MVBF: No ano de 2009, o mercado de crédito e cobrança no Brasil está passando, a exemplo do que está ocorrendo no mundo, por uma série de dificuldades, exigindo um esforço diferenciado. Falando um pouco mais de crédito, de muito mais atenção e de muito mais controle, até porque no Brasil nos últimos anos, vivemos uma expansão nesse mercado. A partir de setembro de 2008, a crise passou a inspirar no crédito uma série de maiores cuidados que o mercado se adaptou rapidamente. No que temos observado, vemos que o mercado conseguiu se adaptar mais rapidamente com crédito. Para os próximos anos o grande desafio é a cobrança. Por quê? Nós estamos passando por uma crise conjuntural no mercado financeiro. E isto requer uma série de inovações e de atitudes diferentes no mundo de cobrança. Assim, o grande desafio não só para 2009, mas para os próximos anos, passa a ser a recuperação deste crédito que foi concedido num cenário totalmente diferente.

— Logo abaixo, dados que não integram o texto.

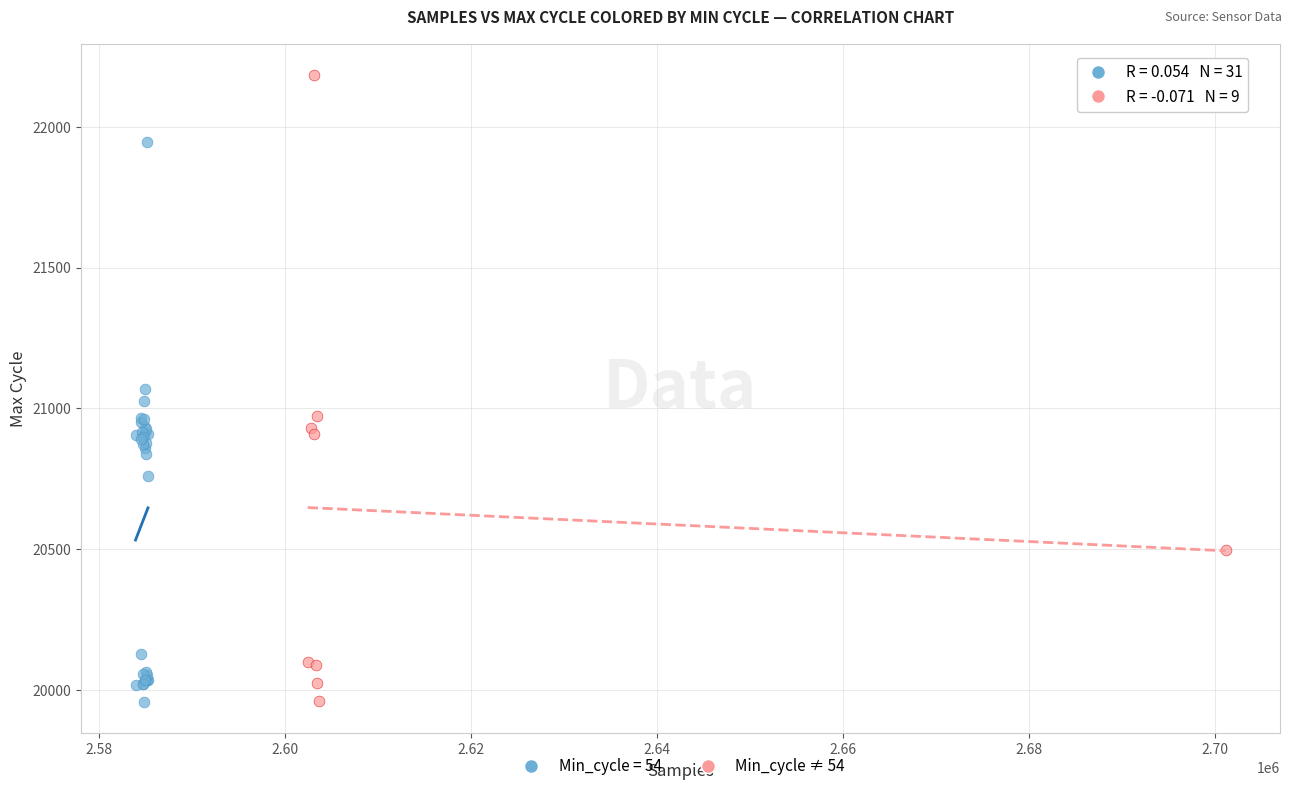

Which series contains the highest Y value?

Min_cycle ≠ 54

I2C: Em sua opinião, quais são as principais mudanças no sistema financeiro brasileiro geradas pela crise mundial econômica?
MVBF: Falando de mercado financeiro como um todo, a grande mudança é fazer uma gestão sobre o risco operacional com muito mais rigor do que era feito até então. Porque quando fazemos uma análise do que ocorreu; as regras existiram, porém ficou em questão se foram ou não cumpridas. Então, aqui no Brasil, a grande lição é que não basta que tenhamos as regras de risco de crédito e de risco de mercado estabelecidas, e sim um controle sobre este risco operacional, que é um controle do cumprimento dessas regras que deve ser muito mais efetivo do que o que ocorreu.

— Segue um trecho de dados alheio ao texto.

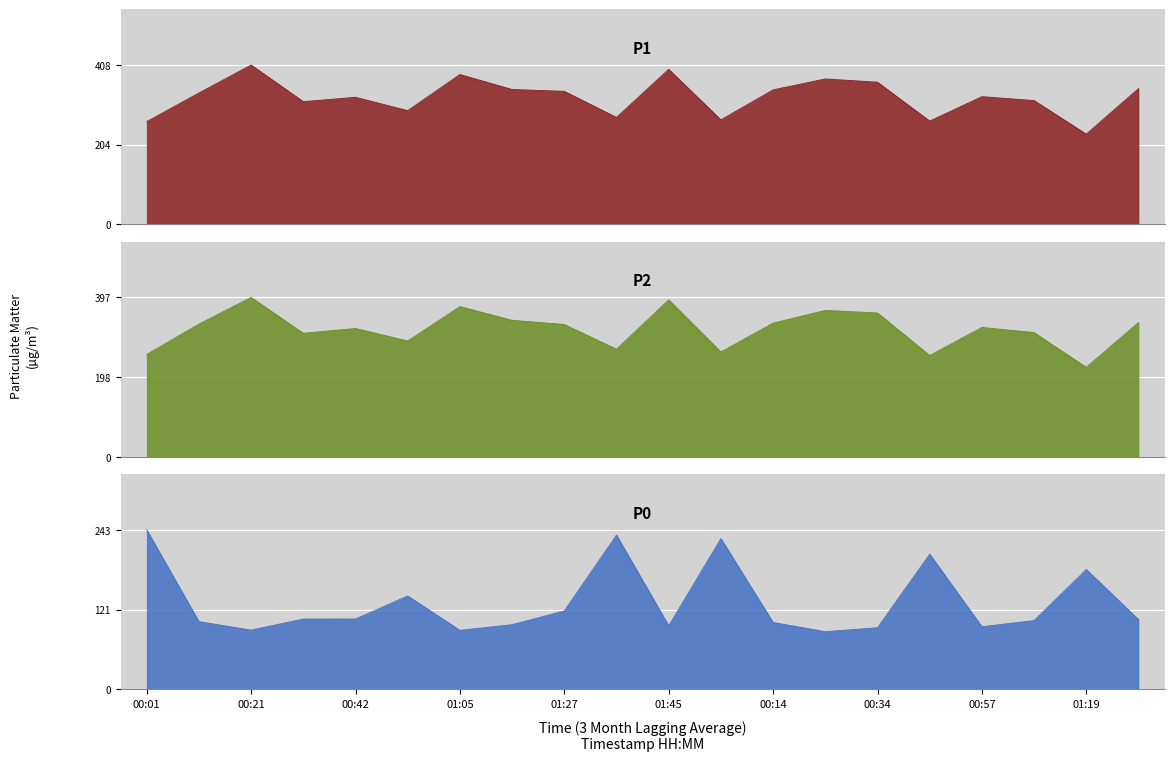

What is the maximum value for P2?

397.0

I2C: Quais são as oportunidades para novos negócios na concessão de crédito?
MVBF: Oportunidades sempre vão existir no mercado de crédito no Brasil, que não é maduro ainda, exceto em alguns setores. Acredito que ainda tenha espaço, mas pra um crédito muito mais consciente do que era feito até então. Até antes deste susto da crise, a forma de concessão de crédito que era usada pela maioria das instituições era simplesmente voltada para visão do consumo. Eu acredito que a partir de agora vai ocorrer um crédito mais estruturado, buscando sempre uma finalidade, e não o crédito pelo simples fato do consumo, mas sempre visando uma atividade fim.
Para futuro, o grande crescimento deve ser no setor imobiliário.
I2C: Conte-me em breves linhas sobre sua trajetória profissional.
MVBF: Eu comecei no mercado financeiro em 1990. Na época como estagiário de direito em banco, no setor de recuperação de crédito. A minha história foi construída em três instituições. Passei por todas as áreas de cobranças, recuperação de crédito, formalização de operações, crédito, passando por análise de crédito; estratégias e políticas de crédito e cobrança, até chegar aqui no Itaú onde estou há cinco anos. Construí minha carreira basicamente no ciclo de crédito e cobrança.
I2C: Qual é a receita para tornar-se um profissional de sucesso e referência na área de crédito e cobrança?
MVBF: Muito trabalho! São áreas que exigem uma dedicação, não que outras áreas não exijam. Eu falo sempre pras pessoas que trabalham comigo: a primeira coisa é você se apaixonar. Se você se apaixonar pela área de crédito fica mais fácil. Por quê? Existe muito trabalho no sentido de muita transpiração, principalmente em cobrança, uma área que exige uma dedicação de execução muito grande. O grande segredo não é só quando você está estruturando uma política e montando uma estratégia, mas também nos processos que você estabelece na execução destas estratégias e destas políticas. Depois, ter uma capacidade muito grande de gerenciar processos, também ter a capacidade de montar estratégias e planos de ação com acompanhamento muito estreito. Acho que fazendo isto bem feito todo profissional vai ser bem sucedido.